Com a obra poética para além dos sonetos aguardando uma edição critica (ao que suponho) que separe a produção própria da de outros, nomeadamente Tomás Pinto Brandão, Gregório de Matos é um poeta mal-amado.
Temos hoje, como no passado, dificuldade em lidar com a obscenidade posta em letra de forma, ainda que, na maior parte dos casos, a realidade a que é aplicada não possua outra forma igualmente lapidar de se lhe referir.
Transcrevo nesta breve visita dois sonetos com o lado sério de Gregório de Matos.

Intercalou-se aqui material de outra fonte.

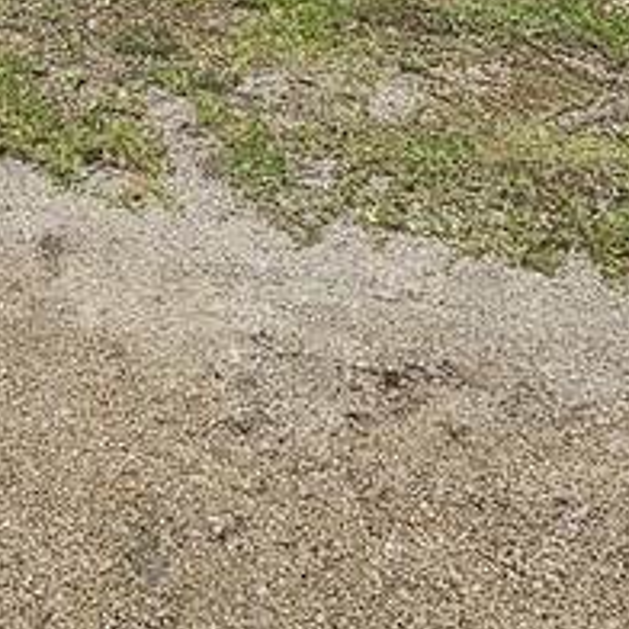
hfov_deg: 21.2
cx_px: -160
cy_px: -751
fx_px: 1542
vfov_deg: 15.9
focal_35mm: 75
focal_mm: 2.2
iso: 50
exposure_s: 1/4021
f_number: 2.2
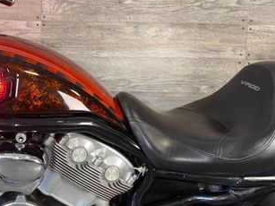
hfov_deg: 36.6
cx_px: 47
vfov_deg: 28.9
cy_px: 136
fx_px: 397
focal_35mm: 50
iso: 80
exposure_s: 1/29
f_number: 1.78
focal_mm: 6.76
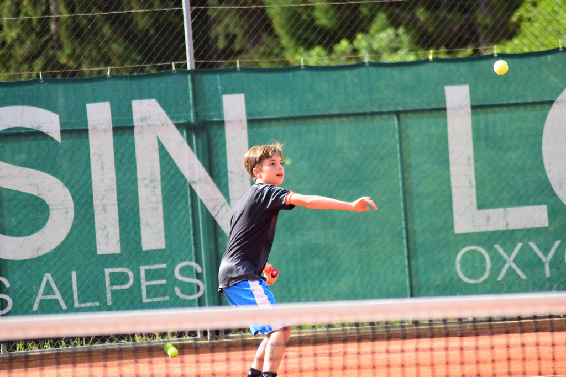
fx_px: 4245
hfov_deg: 7.6
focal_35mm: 270
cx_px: 283
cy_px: 188
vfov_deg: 5.1
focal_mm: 180
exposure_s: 1/1250
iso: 720
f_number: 4.5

Começo com este Carregado de mim ando no mundo, cujos primeiros versos em muitos de nós ganham por vezes intensa acutilância, e alguns há, com demasiada frequência.
Carregado de mim ando no mundo, / E o grande peso embarga-me as passadas / Que como ando por vias desusadas, / Faço crescer o peso, e vou-me ao fundo.
O resto do soneto vai pela mesma qualidade de inspiração.
Carregado de mim ando no mundo,
E o grande peso embarga-me as passada,
Que como ando por vias desusadas,
Faço crescer o peso, e vou-me ao fundo.
O remédio será seguir o imundo
Caminho onde dos mais vejo as pisadas,
Que as bestas juntas andam mais ornadas,
Do que anda só o engenho mais fecundo.
Não é facil viver entre os insanos,
Erra quem presumir que sabe tudo,
Se o atalho não soube dos seus danos.
O prudente varão há de ser mudo,
Que é melhor neste mundo, mar de enganos
Ser louco c’os demais, que só sisudo.
Na edição crítica dos Sonetos de Gregório de Matos preparada por Francisco Topa, estes encontram-se arrumados por temas.Temos sonetos Sacros e Morais onde se inclui o que transcrevi, Encomiásticos, Fúnebres, Amorosos, Satíricos e burlescos, e dois outros, num total de 217 sonetos recenseados e atribuídos formalmente ao poeta. É um corpus vasto de qualidade desigual onde se encontram algumas belas poesias.
Termino transcrevendo de entre os sonetos amorosos, um soneto-reflexão sobre o tempo da paixão e o sofrimento que ela trás:
Horas contando, numerando instantes,
Os sentidos à dor e à gloria atentos,
Cuidados cobro, acuso pensamentos,
Ligeiros à esperança, ao mal constantes.
Quem partes concordou tão dissonantes?
Quem sustentou tão vários sentimentos?
Pois para glória excedem de tormentos,
Para martírio ao bem são semelhantes.
O prazer com a pena se embaraça;
Porém quando um com outro mais porfia,
O gosto corre, a dor apenas passa.
Vai ao tempo alterando a fantasia,
Mas sempre com vantagem na desgraça,
Horas de inferno, instantes de alegria.
A poesia satírica e obscena fica para outra visita.